Skewness

Summary

  • The mean, median and mode are all measures of the center of a set of data. The skewness of the data can be determined by how these quantities are related to one another
  • By studying the shape of the data we can discover the relation between the mean, median and mode
  • Pearson’s first method uses mode and it’s formula is: { S }_{ K }\quad =\quad \frac { mean\quad -\quad mode }{ standard\quad deviation }
  • The second formula of skewness uses the median and is denoted by: { S }_{ K }\quad =\quad \frac { 3(mean\quad -\quad median) }{ standard\quad deviation }
  • Bowley’s method of measuring skewness by quartiles is: { S }_{ K }(B)\quad =\quad \frac { { Q }_{ 3 }\quad +\quad { Q }_{ 1 }\quad -\quad 2{ Q }_{ 2 } }{ { Q }_{ 3 }\quad -\quad { Q }_{ 1 } }

To recall, we studied in the previous chapter of ‘Averages’ about the mean, median and mode and how we find them using different formulas.

We said that in general these do not give the same numerical value for a given set. However, if we do find that all three give the same numerical value then the data is known as symmetrical data. Hence it can be said that this is a good way to verify whether the dataset is symmetric or not.

### Data

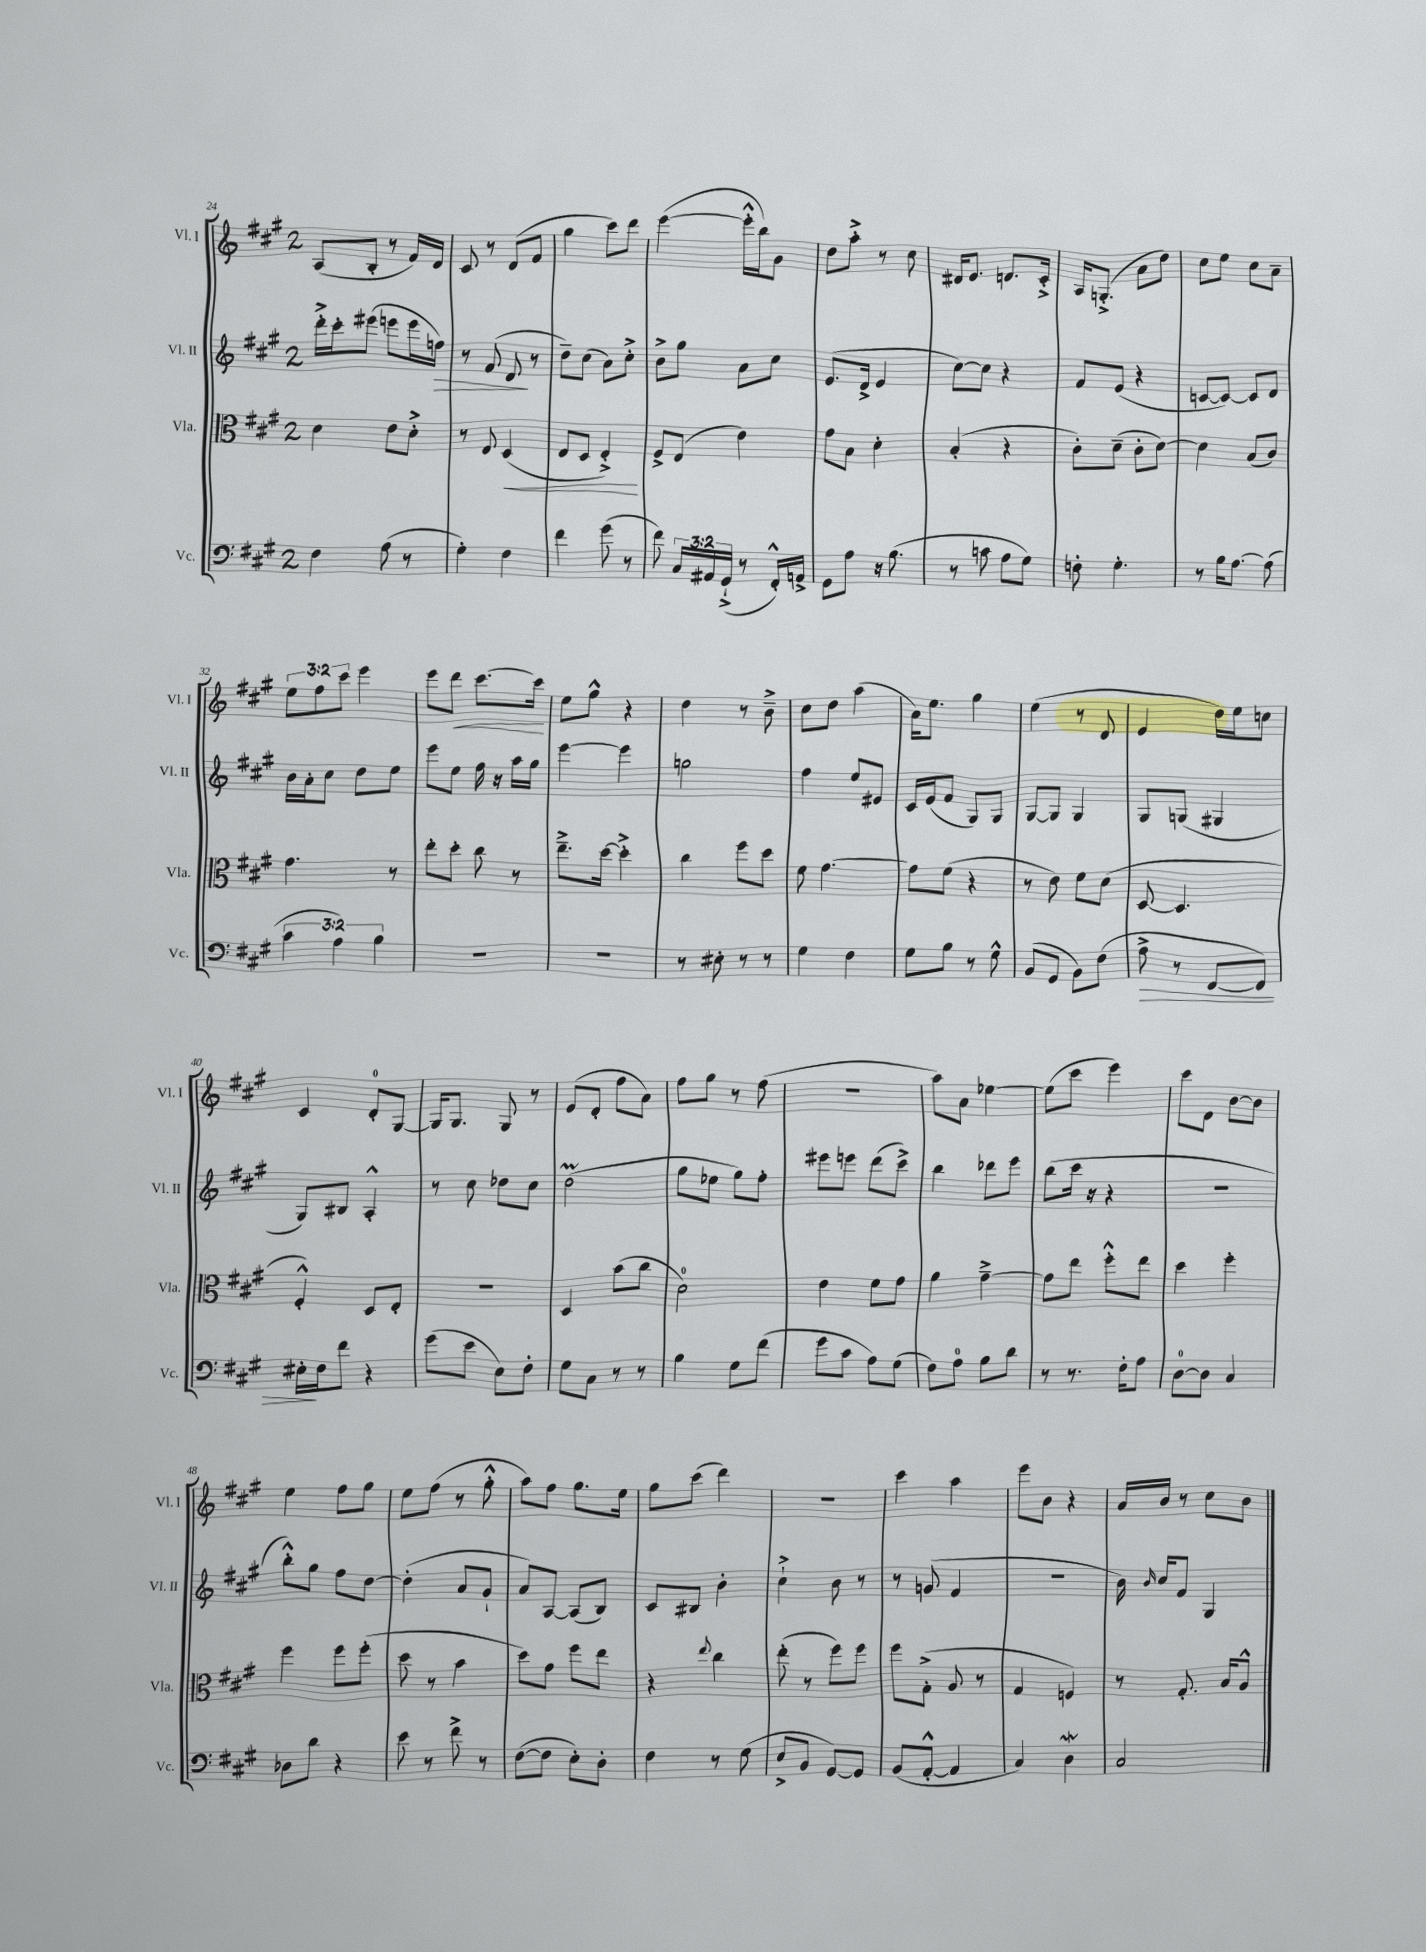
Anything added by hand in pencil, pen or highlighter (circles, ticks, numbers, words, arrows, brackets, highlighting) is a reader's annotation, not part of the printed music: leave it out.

### Instructions
a. Copy the passage of the skewness text word for word, starting with the words that contain "We said that" and ending after "symmetric or not.".
b. According to the skewness text, what is data called when the mean, median and mode all give the same numerical value?
The lines have no connection to the skewness text.

### Solutions to the problems
a.
We said that in general these do not give the same numerical value for a given set. However, if we do find that all three give the same numerical value then the data is known as symmetrical data. Hence it can be said that this is a good way to verify whether the dataset is symmetric or not.

b. Symmetrical data.